Exercise goal: Reproduce the echinacea text starting at "It is the roots" and ending at "acne and psoriasis.", replacing "autumn" with "fall".

Extracted text:
:::::
Echinaceas or coneflowers are both useful and highly decorative.
Echinacea purpurea is a hardy perennial flower that grows to about two feet high. Slender, dark green leaves are produced at the base of the plant. The purple flowers resemble large daisies with large orange centres. It’s from these prickly cones that the flower gets its name: it’s derived from the Greek work for hedgehog. They’re produced on branched stems throughout summer and into autumn. The honey scented flowers are popular with butterflies. The seedheads are decorative and may be left on the plant over winter. Small birds will sometimes feed from them.
Plants do best in a sunny position and without too much competition and prefer rich soil. They may be propagated by seed, division or root cuttings. A variety of named forms are available, including those with white flowers and some with extra large ray shaped petals and some double kinds. Echinaceas look good in traditional herbaceous borders, cottage gardens and in prairy style plantings. Echinaceas also make good cut flowers.
It is the roots and rhizomes which are used medicinally. They are bitter and aromatic and as well as being anti-viral and anti-bacterial they have properties that stimulate the immune system and promote healing. To harvest these, the plant can be lifted in autumn and the roots removed and dried. They are then used for infusions, tinctures or ground into powder. Commercially produced echinacea remedies are widely available.
Used internally, echinacea treats skin diseases, gangrene, boils and helps wounds and abscesses to heal. When used externally, it can treat acne and psoriasis.
:::::
Given data:
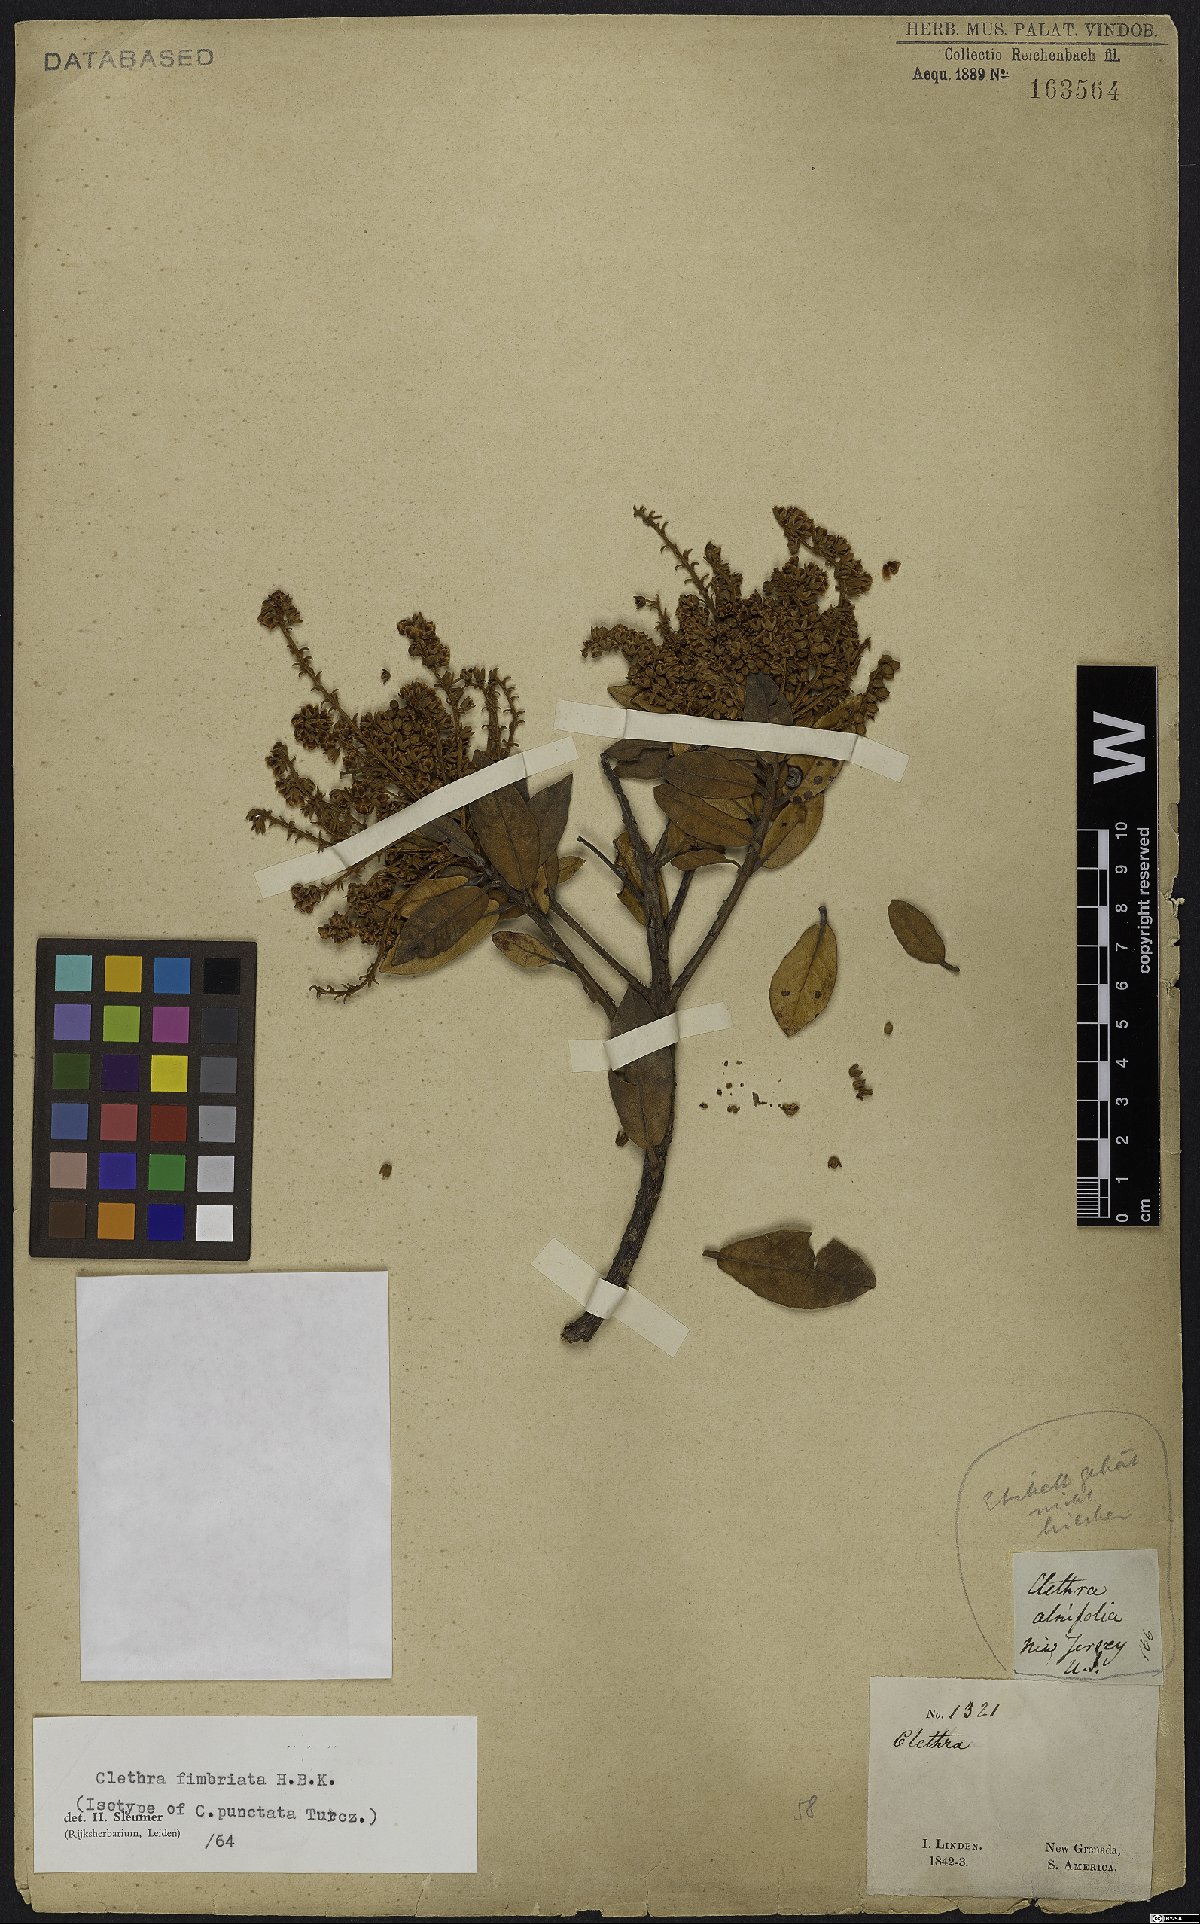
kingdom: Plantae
:::::
Solution to the problem:
It is the roots and rhizomes which are used medicinally. They are bitter and aromatic and as well as being anti-viral and anti-bacterial they have properties that stimulate the immune system and promote healing. To harvest these, the plant can be lifted in fall and the roots removed and dried. They are then used for infusions, tinctures or ground into powder. Commercially produced echinacea remedies are widely available.
Used internally, echinacea treats skin diseases, gangrene, boils and helps wounds and abscesses to heal. When used externally, it can treat acne and psoriasis.